**Assignment**.
The data must be given again exactly as written, with all images omitted.

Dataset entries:

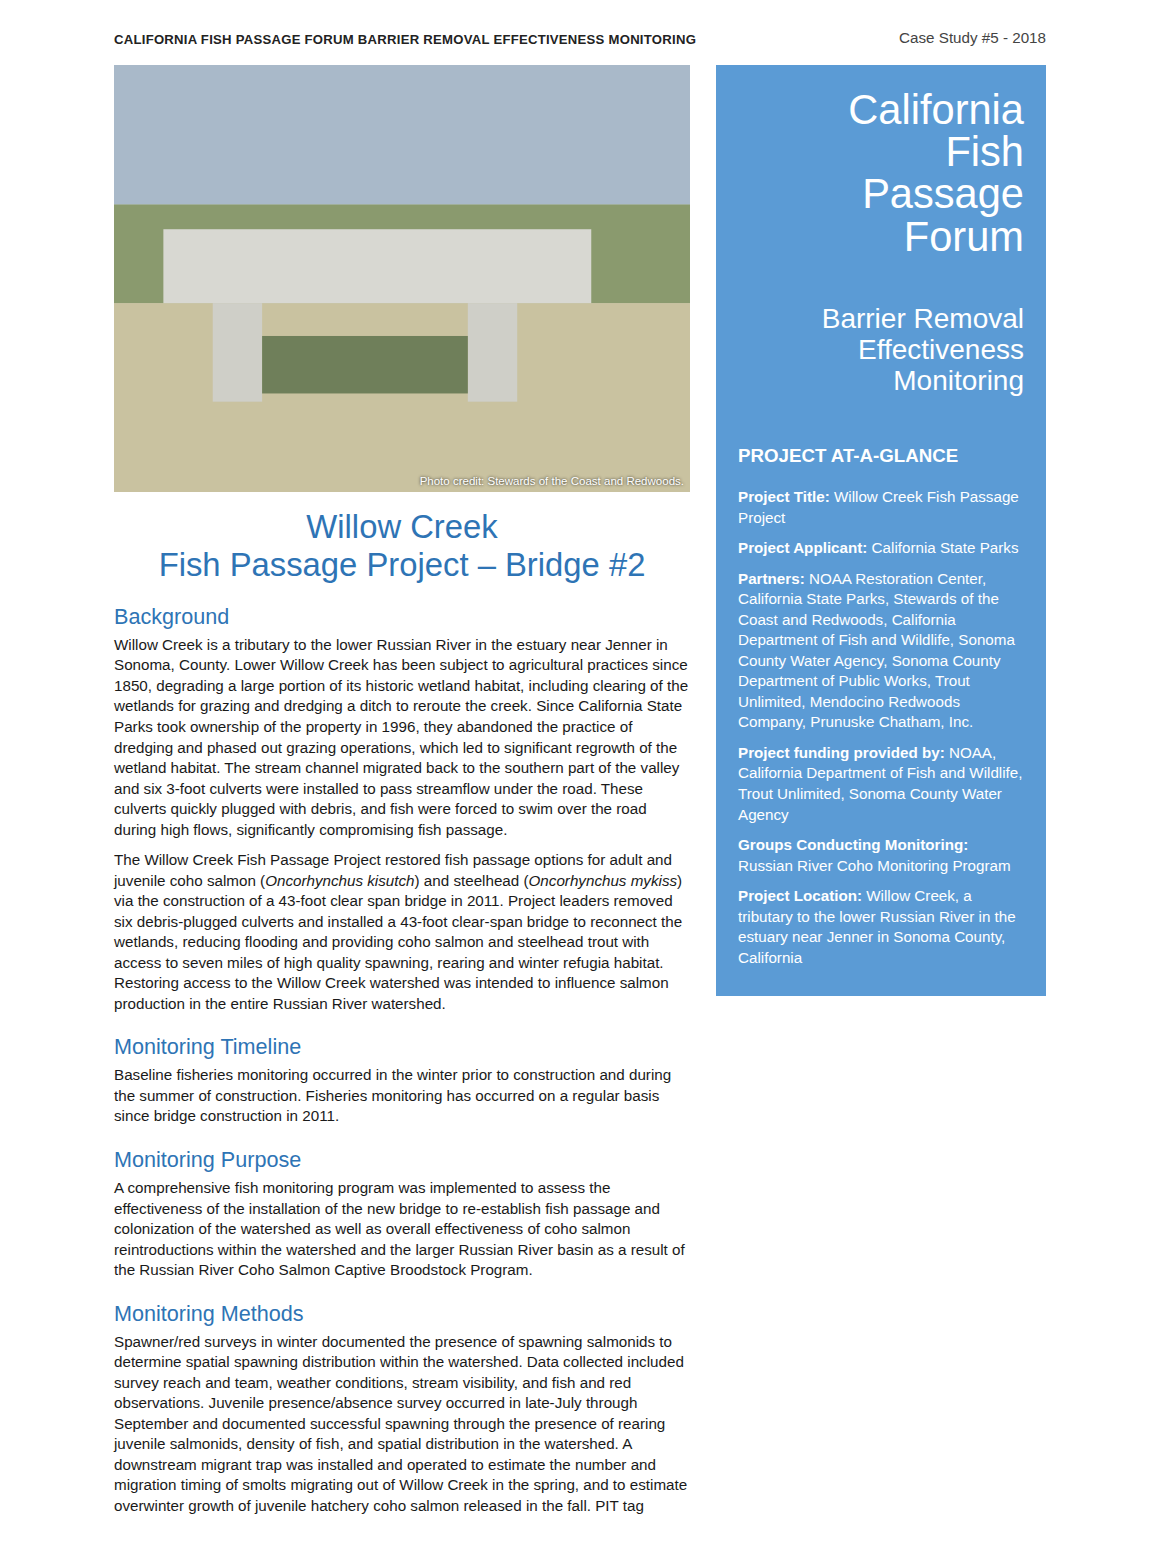California Fish Passage Forum Barrier Removal Effectiveness Monitoring
Case Study #5 - 2018
Photo credit: Stewards of the Coast and Redwoods.
Willow Creek
Fish Passage Project – Bridge #2
Background
Willow Creek is a tributary to the lower Russian River in the estuary near Jenner in Sonoma, County. Lower Willow Creek has been subject to agricultural practices since 1850, degrading a large portion of its historic wetland habitat, including clearing of the wetlands for grazing and dredging a ditch to reroute the creek. Since California State Parks took ownership of the property in 1996, they abandoned the practice of dredging and phased out grazing operations, which led to significant regrowth of the wetland habitat. The stream channel migrated back to the southern part of the valley and six 3-foot culverts were installed to pass streamflow under the road. These culverts quickly plugged with debris, and fish were forced to swim over the road during high flows, significantly compromising fish passage.
The Willow Creek Fish Passage Project restored fish passage options for adult and juvenile coho salmon (Oncorhynchus kisutch) and steelhead (Oncorhynchus mykiss) via the construction of a 43-foot clear span bridge in 2011. Project leaders removed six debris-plugged culverts and installed a 43-foot clear-span bridge to reconnect the wetlands, reducing flooding and providing coho salmon and steelhead trout with access to seven miles of high quality spawning, rearing and winter refugia habitat. Restoring access to the Willow Creek watershed was intended to influence salmon production in the entire Russian River watershed.
Monitoring Timeline
Baseline fisheries monitoring occurred in the winter prior to construction and during the summer of construction. Fisheries monitoring has occurred on a regular basis since bridge construction in 2011.
Monitoring Purpose
A comprehensive fish monitoring program was implemented to assess the effectiveness of the installation of the new bridge to re-establish fish passage and colonization of the watershed as well as overall effectiveness of coho salmon reintroductions within the watershed and the larger Russian River basin as a result of the Russian River Coho Salmon Captive Broodstock Program.
Monitoring Methods
Spawner/red surveys in winter documented the presence of spawning salmonids to determine spatial spawning distribution within the watershed. Data collected included survey reach and team, weather conditions, stream visibility, and fish and red observations. Juvenile presence/absence survey occurred in late-July through September and documented successful spawning through the presence of rearing juvenile salmonids, density of fish, and spatial distribution in the watershed. A downstream migrant trap was installed and operated to estimate the number and migration timing of smolts migrating out of Willow Creek in the spring, and to estimate overwinter growth of juvenile hatchery coho salmon released in the fall. PIT tag
California
Fish
Passage
Forum
Barrier Removal
Effectiveness
Monitoring
PROJECT AT-A-GLANCE
Project Title: Willow Creek Fish Passage Project
Project Applicant: California State Parks
Partners: NOAA Restoration Center, California State Parks, Stewards of the Coast and Redwoods, California Department of Fish and Wildlife, Sonoma County Water Agency, Sonoma County Department of Public Works, Trout Unlimited, Mendocino Redwoods Company, Prunuske Chatham, Inc.
Project funding provided by: NOAA, California Department of Fish and Wildlife, Trout Unlimited, Sonoma County Water Agency
Groups Conducting Monitoring: Russian River Coho Monitoring Program
Project Location: Willow Creek, a tributary to the lower Russian River in the estuary near Jenner in Sonoma County, California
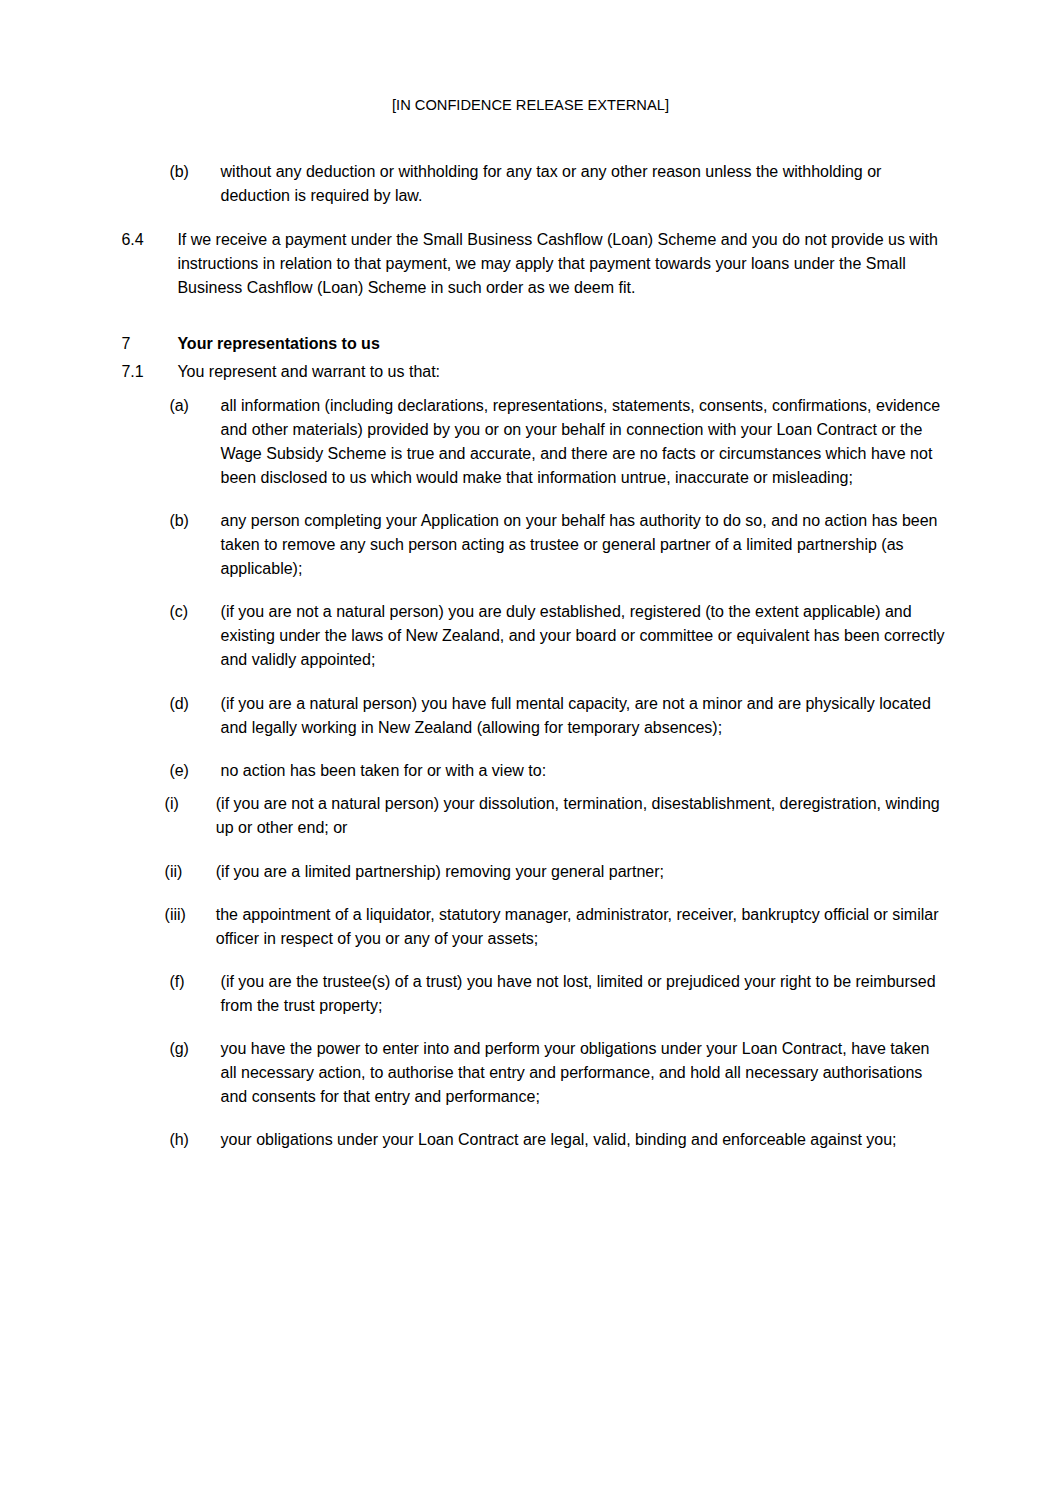[IN CONFIDENCE RELEASE EXTERNAL]
(b)
without any deduction or withholding for any tax or any other reason unless the withholding or deduction is required by law.
6.4
If we receive a payment under the Small Business Cashflow (Loan) Scheme and you do not provide us with instructions in relation to that payment, we may apply that payment towards your loans under the Small Business Cashflow (Loan) Scheme in such order as we deem fit.
7
Your representations to us
7.1
You represent and warrant to us that:
(a)
all information (including declarations, representations, statements, consents, confirmations, evidence and other materials) provided by you or on your behalf in connection with your Loan Contract or the Wage Subsidy Scheme is true and accurate, and there are no facts or circumstances which have not been disclosed to us which would make that information untrue, inaccurate or misleading;
(b)
any person completing your Application on your behalf has authority to do so, and no action has been taken to remove any such person acting as trustee or general partner of a limited partnership (as applicable);
(c)
(if you are not a natural person) you are duly established, registered (to the extent applicable) and existing under the laws of New Zealand, and your board or committee or equivalent has been correctly and validly appointed;
(d)
(if you are a natural person) you have full mental capacity, are not a minor and are physically located and legally working in New Zealand (allowing for temporary absences);
(e)
no action has been taken for or with a view to:
(i)
(if you are not a natural person) your dissolution, termination, disestablishment, deregistration, winding up or other end; or
(ii)
(if you are a limited partnership) removing your general partner;
(iii)
the appointment of a liquidator, statutory manager, administrator, receiver, bankruptcy official or similar officer in respect of you or any of your assets;
(f)
(if you are the trustee(s) of a trust) you have not lost, limited or prejudiced your right to be reimbursed from the trust property;
(g)
you have the power to enter into and perform your obligations under your Loan Contract, have taken all necessary action, to authorise that entry and performance, and hold all necessary authorisations and consents for that entry and performance;
(h)
your obligations under your Loan Contract are legal, valid, binding and enforceable against you;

**Answer for this exercise**.
California Fish Passage Forum Barrier Removal Effectiveness Monitoring
Case Study #5 - 2018
Photo credit: Stewards of the Coast and Redwoods.
Willow Creek
Fish Passage Project – Bridge #2
Background
Willow Creek is a tributary to the lower Russian River in the estuary near Jenner in Sonoma, County. Lower Willow Creek has been subject to agricultural practices since 1850, degrading a large portion of its historic wetland habitat, including clearing of the wetlands for grazing and dredging a ditch to reroute the creek. Since California State Parks took ownership of the property in 1996, they abandoned the practice of dredging and phased out grazing operations, which led to significant regrowth of the wetland habitat. The stream channel migrated back to the southern part of the valley and six 3-foot culverts were installed to pass streamflow under the road. These culverts quickly plugged with debris, and fish were forced to swim over the road during high flows, significantly compromising fish passage.
The Willow Creek Fish Passage Project restored fish passage options for adult and juvenile coho salmon (Oncorhynchus kisutch) and steelhead (Oncorhynchus mykiss) via the construction of a 43-foot clear span bridge in 2011. Project leaders removed six debris-plugged culverts and installed a 43-foot clear-span bridge to reconnect the wetlands, reducing flooding and providing coho salmon and steelhead trout with access to seven miles of high quality spawning, rearing and winter refugia habitat. Restoring access to the Willow Creek watershed was intended to influence salmon production in the entire Russian River watershed.
Monitoring Timeline
Baseline fisheries monitoring occurred in the winter prior to construction and during the summer of construction. Fisheries monitoring has occurred on a regular basis since bridge construction in 2011.
Monitoring Purpose
A comprehensive fish monitoring program was implemented to assess the effectiveness of the installation of the new bridge to re-establish fish passage and colonization of the watershed as well as overall effectiveness of coho salmon reintroductions within the watershed and the larger Russian River basin as a result of the Russian River Coho Salmon Captive Broodstock Program.
Monitoring Methods
Spawner/red surveys in winter documented the presence of spawning salmonids to determine spatial spawning distribution within the watershed. Data collected included survey reach and team, weather conditions, stream visibility, and fish and red observations. Juvenile presence/absence survey occurred in late-July through September and documented successful spawning through the presence of rearing juvenile salmonids, density of fish, and spatial distribution in the watershed. A downstream migrant trap was installed and operated to estimate the number and migration timing of smolts migrating out of Willow Creek in the spring, and to estimate overwinter growth of juvenile hatchery coho salmon released in the fall. PIT tag
California
Fish
Passage
Forum
Barrier Removal
Effectiveness
Monitoring
PROJECT AT-A-GLANCE
Project Title: Willow Creek Fish Passage Project
Project Applicant: California State Parks
Partners: NOAA Restoration Center, California State Parks, Stewards of the Coast and Redwoods, California Department of Fish and Wildlife, Sonoma County Water Agency, Sonoma County Department of Public Works, Trout Unlimited, Mendocino Redwoods Company, Prunuske Chatham, Inc.
Project funding provided by: NOAA, California Department of Fish and Wildlife, Trout Unlimited, Sonoma County Water Agency
Groups Conducting Monitoring: Russian River Coho Monitoring Program
Project Location: Willow Creek, a tributary to the lower Russian River in the estuary near Jenner in Sonoma County, California
[IN CONFIDENCE RELEASE EXTERNAL]
(b)
without any deduction or withholding for any tax or any other reason unless the withholding or deduction is required by law.
6.4
If we receive a payment under the Small Business Cashflow (Loan) Scheme and you do not provide us with instructions in relation to that payment, we may apply that payment towards your loans under the Small Business Cashflow (Loan) Scheme in such order as we deem fit.
7
Your representations to us
7.1
You represent and warrant to us that:
(a)
all information (including declarations, representations, statements, consents, confirmations, evidence and other materials) provided by you or on your behalf in connection with your Loan Contract or the Wage Subsidy Scheme is true and accurate, and there are no facts or circumstances which have not been disclosed to us which would make that information untrue, inaccurate or misleading;
(b)
any person completing your Application on your behalf has authority to do so, and no action has been taken to remove any such person acting as trustee or general partner of a limited partnership (as applicable);
(c)
(if you are not a natural person) you are duly established, registered (to the extent applicable) and existing under the laws of New Zealand, and your board or committee or equivalent has been correctly and validly appointed;
(d)
(if you are a natural person) you have full mental capacity, are not a minor and are physically located and legally working in New Zealand (allowing for temporary absences);
(e)
no action has been taken for or with a view to:
(i)
(if you are not a natural person) your dissolution, termination, disestablishment, deregistration, winding up or other end; or
(ii)
(if you are a limited partnership) removing your general partner;
(iii)
the appointment of a liquidator, statutory manager, administrator, receiver, bankruptcy official or similar officer in respect of you or any of your assets;
(f)
(if you are the trustee(s) of a trust) you have not lost, limited or prejudiced your right to be reimbursed from the trust property;
(g)
you have the power to enter into and perform your obligations under your Loan Contract, have taken all necessary action, to authorise that entry and performance, and hold all necessary authorisations and consents for that entry and performance;
(h)
your obligations under your Loan Contract are legal, valid, binding and enforceable against you;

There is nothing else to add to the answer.